[Data — start]

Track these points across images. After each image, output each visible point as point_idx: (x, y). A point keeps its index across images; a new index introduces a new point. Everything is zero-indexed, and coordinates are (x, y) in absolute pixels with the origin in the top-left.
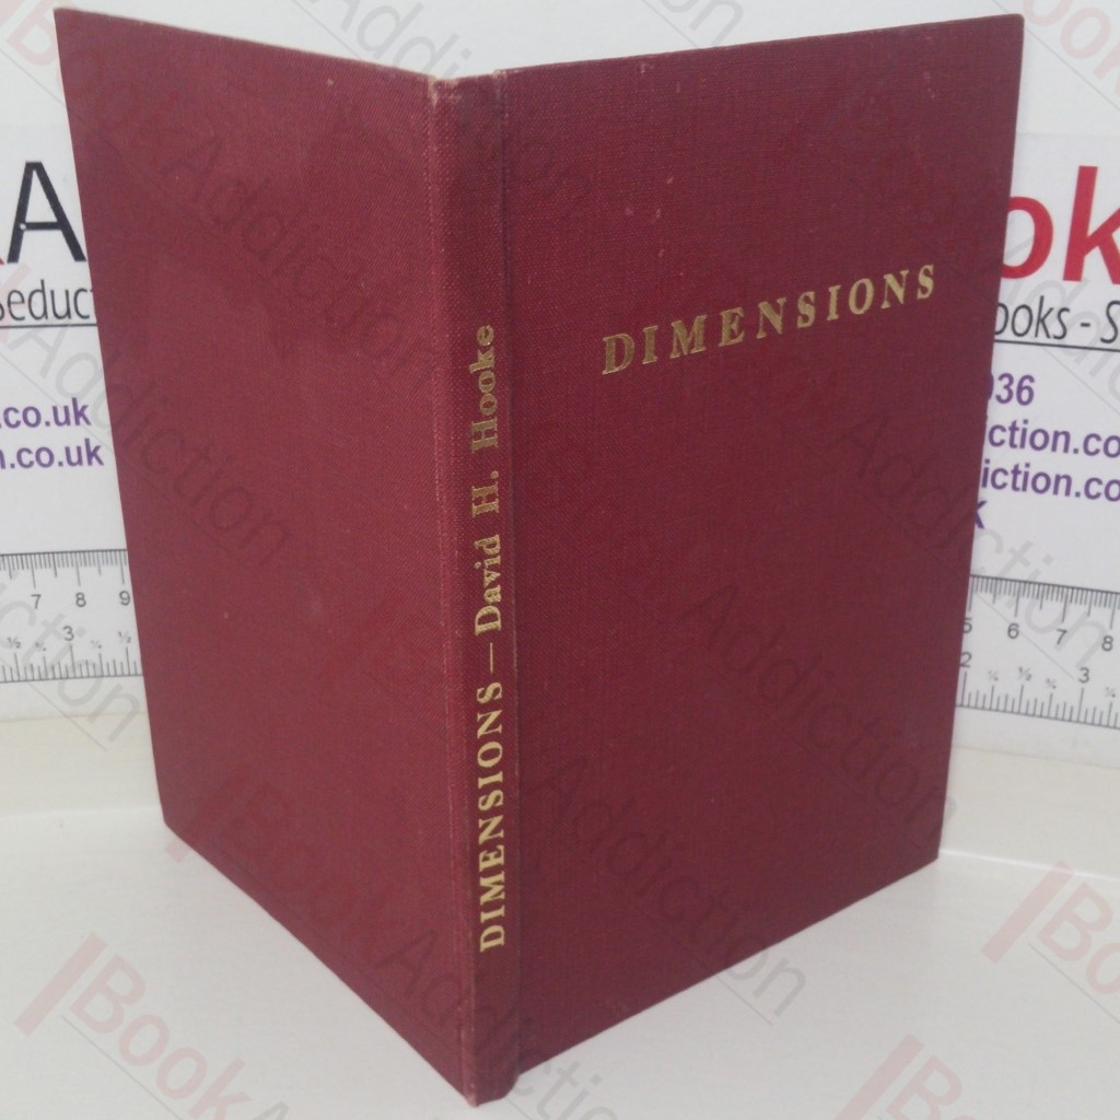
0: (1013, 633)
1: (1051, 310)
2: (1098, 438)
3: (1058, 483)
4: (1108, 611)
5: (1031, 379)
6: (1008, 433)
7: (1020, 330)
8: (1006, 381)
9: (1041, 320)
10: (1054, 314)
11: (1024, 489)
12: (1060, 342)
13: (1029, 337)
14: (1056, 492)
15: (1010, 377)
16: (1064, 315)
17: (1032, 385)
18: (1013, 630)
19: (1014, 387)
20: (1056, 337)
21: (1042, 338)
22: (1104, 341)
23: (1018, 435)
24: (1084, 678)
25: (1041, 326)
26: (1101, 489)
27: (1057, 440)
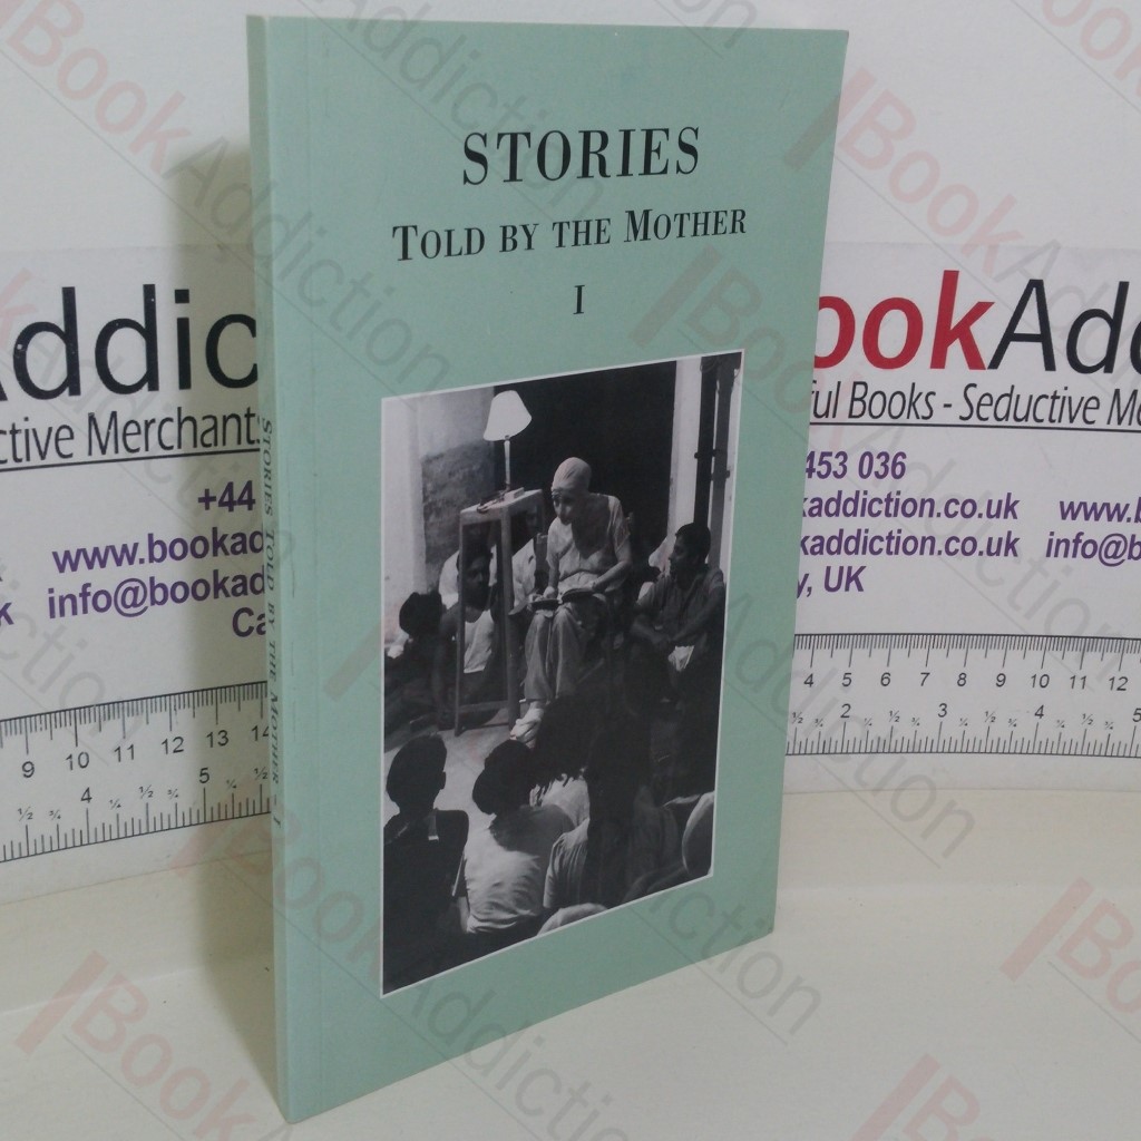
0: (886, 681)
1: (920, 394)
2: (957, 502)
3: (924, 544)
4: (963, 651)
5: (904, 455)
6: (884, 504)
7: (895, 413)
8: (883, 458)
9: (912, 404)
10: (923, 398)
11: (897, 553)
12: (926, 422)
13: (903, 419)
14: (922, 553)
15: (887, 455)
16: (930, 397)
17: (903, 461)
18: (885, 679)
19: (890, 464)
20: (924, 418)
21: (913, 419)
22: (962, 418)
23: (892, 505)
24: (943, 713)
25: (912, 408)
26: (959, 546)
27: (922, 506)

[Data — finish]

### Problem statement
Everything above from the line containing "2: (1098, 438)" down to the line containing "19: (1014, 387)" is to be transcribed exactly, with both of those lines included and nothing else added.

### Solution to this exercise
2: (1098, 438)
3: (1058, 483)
4: (1108, 611)
5: (1031, 379)
6: (1008, 433)
7: (1020, 330)
8: (1006, 381)
9: (1041, 320)
10: (1054, 314)
11: (1024, 489)
12: (1060, 342)
13: (1029, 337)
14: (1056, 492)
15: (1010, 377)
16: (1064, 315)
17: (1032, 385)
18: (1013, 630)
19: (1014, 387)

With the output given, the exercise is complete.